Radha's Reflections On Krishnamurti
Posted by Harpreet Sandhu on Sep 9, 2016
When I first read this week's passage by Krishnamurti, my initial reaction was rebellion. What is he saying? Why shouldn't inner motivation be expressed in outer manifestations?
Then, as I thought more and more about it, mostly from a point of view of a spiritual quest, I felt he was really cautioning us to watch what our true motivations are as we go through our spiritual quest. I feel like he is almost telling us, "Look there is a trap, be careful." A trap of vanity of holiness, vanity of goodness being good, vanity of being on a spiritual path. J. Krishnamurti, as typically does for me, very methodically takes away all the supports that you have built for yourself along the path. Then I'm left feeling, "Now what?"
I feel like it has to be put in some context, though. That, yes, these spiritual practices perhaps don't lead to the ultimate spiritual reality, but they take away some of the obstacles on the way.

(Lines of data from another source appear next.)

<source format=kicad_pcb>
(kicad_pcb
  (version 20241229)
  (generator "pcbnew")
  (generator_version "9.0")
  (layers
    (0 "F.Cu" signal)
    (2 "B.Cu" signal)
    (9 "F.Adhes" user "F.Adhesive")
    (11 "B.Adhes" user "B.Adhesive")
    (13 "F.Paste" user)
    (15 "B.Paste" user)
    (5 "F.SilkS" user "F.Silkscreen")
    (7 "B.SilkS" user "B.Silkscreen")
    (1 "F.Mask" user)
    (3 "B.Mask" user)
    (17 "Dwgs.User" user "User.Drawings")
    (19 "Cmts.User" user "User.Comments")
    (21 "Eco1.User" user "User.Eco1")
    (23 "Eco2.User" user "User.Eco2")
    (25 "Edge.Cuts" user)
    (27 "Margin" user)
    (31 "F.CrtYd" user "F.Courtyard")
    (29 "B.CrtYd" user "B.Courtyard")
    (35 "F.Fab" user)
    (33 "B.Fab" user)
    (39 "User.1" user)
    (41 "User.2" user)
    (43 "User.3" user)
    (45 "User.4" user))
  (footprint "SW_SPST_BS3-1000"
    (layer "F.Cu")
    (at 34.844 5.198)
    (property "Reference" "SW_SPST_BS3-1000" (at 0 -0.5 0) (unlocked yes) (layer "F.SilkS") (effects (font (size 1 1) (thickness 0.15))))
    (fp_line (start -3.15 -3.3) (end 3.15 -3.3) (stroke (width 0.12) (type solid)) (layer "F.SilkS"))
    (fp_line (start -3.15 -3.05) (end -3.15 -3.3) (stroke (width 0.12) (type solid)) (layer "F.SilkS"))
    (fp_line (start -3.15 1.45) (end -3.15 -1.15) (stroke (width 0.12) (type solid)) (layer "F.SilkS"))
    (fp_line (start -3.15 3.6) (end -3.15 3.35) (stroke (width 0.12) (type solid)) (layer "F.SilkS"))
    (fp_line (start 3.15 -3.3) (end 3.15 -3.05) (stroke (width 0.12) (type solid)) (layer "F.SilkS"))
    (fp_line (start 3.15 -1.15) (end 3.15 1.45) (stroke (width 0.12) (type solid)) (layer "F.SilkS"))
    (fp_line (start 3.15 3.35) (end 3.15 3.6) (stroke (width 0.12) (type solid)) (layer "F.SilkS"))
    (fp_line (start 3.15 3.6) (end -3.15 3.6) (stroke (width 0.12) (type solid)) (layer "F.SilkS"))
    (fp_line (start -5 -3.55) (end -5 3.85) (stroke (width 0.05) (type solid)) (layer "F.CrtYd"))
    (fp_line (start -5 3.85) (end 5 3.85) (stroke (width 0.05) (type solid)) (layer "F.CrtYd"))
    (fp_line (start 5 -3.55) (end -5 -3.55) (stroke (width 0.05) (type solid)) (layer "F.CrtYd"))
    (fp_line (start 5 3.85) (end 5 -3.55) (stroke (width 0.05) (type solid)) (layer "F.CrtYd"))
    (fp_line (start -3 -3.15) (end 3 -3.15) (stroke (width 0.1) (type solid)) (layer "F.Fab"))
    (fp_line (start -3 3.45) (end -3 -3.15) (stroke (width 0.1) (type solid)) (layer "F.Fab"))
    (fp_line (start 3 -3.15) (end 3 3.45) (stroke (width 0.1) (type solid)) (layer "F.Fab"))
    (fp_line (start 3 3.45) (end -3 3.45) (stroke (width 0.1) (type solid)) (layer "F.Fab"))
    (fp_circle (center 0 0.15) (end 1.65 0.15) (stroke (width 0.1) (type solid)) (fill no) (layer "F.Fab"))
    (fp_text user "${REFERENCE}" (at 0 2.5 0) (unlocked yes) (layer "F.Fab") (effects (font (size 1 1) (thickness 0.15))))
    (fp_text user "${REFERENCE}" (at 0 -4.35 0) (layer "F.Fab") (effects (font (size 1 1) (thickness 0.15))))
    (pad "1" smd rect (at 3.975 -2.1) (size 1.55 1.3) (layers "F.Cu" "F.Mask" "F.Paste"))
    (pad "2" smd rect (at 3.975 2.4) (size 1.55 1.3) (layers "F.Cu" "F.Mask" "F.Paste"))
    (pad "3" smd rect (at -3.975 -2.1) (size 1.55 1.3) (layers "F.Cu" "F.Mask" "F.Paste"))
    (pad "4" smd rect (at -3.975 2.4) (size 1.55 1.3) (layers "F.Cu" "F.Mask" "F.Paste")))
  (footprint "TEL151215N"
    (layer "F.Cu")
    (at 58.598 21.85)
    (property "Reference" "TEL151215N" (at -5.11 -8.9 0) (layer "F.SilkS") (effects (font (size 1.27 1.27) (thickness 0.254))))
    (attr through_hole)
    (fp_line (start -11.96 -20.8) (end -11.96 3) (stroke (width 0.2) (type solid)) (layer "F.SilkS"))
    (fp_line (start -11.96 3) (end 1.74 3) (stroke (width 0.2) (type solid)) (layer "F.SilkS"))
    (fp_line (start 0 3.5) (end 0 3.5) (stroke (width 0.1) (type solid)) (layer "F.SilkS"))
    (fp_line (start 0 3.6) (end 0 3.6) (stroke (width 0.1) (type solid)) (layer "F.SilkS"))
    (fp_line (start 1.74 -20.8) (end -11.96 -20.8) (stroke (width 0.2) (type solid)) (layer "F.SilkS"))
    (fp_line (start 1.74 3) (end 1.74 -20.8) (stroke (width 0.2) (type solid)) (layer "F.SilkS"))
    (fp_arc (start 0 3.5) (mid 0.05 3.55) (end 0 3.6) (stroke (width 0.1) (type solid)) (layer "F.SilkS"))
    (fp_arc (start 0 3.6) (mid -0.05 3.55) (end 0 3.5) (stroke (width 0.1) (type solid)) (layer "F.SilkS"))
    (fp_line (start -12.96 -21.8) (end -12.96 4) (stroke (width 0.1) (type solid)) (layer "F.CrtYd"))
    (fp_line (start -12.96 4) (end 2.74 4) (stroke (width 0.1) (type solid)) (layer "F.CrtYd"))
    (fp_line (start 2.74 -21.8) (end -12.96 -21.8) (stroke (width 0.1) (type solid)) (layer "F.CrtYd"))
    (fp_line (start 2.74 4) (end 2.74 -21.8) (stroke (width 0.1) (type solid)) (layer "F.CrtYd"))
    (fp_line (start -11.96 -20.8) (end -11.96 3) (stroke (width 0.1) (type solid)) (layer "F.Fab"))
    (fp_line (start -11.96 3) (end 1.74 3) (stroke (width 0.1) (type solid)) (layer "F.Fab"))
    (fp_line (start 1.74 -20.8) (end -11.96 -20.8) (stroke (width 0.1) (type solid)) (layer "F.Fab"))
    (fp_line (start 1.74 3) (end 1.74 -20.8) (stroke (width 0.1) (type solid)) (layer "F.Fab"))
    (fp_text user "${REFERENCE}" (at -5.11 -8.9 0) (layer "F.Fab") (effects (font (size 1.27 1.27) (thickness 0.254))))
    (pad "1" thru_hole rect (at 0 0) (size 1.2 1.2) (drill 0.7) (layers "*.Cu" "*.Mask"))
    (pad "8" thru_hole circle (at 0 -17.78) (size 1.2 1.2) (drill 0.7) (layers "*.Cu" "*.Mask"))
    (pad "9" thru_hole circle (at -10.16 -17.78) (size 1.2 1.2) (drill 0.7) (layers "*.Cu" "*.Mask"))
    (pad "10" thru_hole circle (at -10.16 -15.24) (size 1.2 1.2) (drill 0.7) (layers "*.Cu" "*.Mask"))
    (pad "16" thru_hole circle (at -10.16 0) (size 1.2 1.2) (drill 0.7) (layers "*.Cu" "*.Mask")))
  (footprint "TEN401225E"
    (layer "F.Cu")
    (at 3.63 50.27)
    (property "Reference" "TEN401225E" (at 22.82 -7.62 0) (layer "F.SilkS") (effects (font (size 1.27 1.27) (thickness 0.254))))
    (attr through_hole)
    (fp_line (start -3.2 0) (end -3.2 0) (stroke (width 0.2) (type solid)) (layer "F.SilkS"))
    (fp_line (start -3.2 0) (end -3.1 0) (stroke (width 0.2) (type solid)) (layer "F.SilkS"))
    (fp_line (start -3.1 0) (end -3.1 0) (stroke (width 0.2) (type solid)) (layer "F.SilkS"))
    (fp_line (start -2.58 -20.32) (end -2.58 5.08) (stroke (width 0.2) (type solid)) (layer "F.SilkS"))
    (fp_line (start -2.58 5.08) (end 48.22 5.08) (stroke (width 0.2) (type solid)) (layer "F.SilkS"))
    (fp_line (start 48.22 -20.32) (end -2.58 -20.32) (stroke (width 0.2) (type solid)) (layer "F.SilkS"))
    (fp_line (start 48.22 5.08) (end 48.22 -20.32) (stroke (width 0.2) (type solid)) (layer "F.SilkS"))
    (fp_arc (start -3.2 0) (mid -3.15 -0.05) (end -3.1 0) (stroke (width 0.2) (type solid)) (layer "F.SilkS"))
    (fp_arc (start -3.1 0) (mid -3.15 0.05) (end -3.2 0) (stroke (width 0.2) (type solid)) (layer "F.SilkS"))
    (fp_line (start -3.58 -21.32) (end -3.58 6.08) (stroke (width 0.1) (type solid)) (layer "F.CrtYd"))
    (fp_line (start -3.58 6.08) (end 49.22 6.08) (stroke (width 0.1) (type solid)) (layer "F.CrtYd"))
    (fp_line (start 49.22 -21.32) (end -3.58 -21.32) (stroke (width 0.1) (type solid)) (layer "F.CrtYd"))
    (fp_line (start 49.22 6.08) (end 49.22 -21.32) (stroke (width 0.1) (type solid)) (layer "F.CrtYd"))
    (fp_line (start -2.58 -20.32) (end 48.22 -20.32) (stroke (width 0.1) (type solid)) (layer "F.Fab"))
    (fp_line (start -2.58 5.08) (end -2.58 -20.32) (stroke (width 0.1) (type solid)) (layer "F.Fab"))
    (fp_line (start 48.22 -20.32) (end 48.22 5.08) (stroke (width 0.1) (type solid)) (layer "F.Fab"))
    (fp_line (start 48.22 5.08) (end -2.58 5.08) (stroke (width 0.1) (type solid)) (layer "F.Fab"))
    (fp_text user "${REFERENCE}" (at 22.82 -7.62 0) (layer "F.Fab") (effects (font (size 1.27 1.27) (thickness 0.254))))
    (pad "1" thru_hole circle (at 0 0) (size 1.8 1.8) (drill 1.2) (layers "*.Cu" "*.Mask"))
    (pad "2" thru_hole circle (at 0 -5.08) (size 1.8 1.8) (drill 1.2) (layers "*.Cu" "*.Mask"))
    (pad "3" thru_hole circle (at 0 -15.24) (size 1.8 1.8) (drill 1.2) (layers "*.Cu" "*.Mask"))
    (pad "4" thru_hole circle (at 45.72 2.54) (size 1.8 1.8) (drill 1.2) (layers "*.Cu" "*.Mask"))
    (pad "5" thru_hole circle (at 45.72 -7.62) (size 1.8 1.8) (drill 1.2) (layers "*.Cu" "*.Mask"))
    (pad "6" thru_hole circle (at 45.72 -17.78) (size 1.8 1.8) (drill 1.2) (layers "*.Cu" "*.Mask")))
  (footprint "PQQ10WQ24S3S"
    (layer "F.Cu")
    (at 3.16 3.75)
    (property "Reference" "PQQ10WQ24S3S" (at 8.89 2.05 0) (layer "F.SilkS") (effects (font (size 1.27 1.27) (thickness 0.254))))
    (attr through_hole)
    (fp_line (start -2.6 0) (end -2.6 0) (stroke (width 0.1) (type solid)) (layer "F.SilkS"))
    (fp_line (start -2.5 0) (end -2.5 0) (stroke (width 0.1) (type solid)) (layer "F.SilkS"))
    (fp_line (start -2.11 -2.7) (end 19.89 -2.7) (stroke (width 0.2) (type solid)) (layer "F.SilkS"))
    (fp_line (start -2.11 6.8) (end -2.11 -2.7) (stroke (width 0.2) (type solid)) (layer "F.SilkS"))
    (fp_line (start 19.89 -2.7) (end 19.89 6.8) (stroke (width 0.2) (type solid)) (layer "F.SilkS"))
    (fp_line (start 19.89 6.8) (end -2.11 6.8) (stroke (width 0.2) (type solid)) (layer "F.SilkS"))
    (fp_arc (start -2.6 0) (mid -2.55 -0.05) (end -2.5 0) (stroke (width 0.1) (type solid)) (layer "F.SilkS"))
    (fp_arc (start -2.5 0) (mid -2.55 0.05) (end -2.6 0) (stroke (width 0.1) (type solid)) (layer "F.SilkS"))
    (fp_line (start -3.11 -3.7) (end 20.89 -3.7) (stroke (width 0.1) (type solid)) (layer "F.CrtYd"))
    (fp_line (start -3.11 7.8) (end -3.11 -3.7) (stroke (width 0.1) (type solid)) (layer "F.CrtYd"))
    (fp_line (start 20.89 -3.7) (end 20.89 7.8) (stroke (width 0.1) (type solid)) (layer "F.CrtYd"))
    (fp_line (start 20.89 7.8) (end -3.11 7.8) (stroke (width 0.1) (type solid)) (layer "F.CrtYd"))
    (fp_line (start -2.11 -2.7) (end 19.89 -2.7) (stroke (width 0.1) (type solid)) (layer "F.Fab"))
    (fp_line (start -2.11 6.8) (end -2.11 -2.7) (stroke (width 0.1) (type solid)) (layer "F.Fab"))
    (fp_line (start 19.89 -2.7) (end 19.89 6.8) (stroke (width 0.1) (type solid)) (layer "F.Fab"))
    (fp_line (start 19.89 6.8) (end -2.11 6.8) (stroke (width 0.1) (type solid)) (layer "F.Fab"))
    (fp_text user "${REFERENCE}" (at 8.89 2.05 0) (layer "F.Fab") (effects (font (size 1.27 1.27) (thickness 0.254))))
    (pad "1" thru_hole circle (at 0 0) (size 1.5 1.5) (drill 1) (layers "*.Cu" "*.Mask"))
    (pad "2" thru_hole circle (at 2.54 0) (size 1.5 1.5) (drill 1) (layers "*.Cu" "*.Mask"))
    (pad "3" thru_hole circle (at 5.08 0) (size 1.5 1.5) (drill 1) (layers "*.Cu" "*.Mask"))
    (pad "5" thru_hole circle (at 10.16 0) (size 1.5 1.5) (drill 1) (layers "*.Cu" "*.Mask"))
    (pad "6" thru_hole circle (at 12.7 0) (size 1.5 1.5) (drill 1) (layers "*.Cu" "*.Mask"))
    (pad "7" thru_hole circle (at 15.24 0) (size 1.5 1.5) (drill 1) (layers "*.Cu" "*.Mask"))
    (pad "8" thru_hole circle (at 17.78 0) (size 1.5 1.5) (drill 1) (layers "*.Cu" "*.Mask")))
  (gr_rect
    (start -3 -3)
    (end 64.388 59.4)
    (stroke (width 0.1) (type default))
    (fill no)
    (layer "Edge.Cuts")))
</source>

For example, he says that detachment and attachment can both be hindrances. But developing a sense of detachment can enable us to be still that what-is arises without you even desiring it.
I remember a small metaphor by an Indian sage, Sri Ramakrishna Paramahamsa. He says, "If there is a thorn in your foot, you use another thorn to remove it, but in the end you throw away both." We can use these structures, I think, to get to a point, but there comes a point where you let go of everything.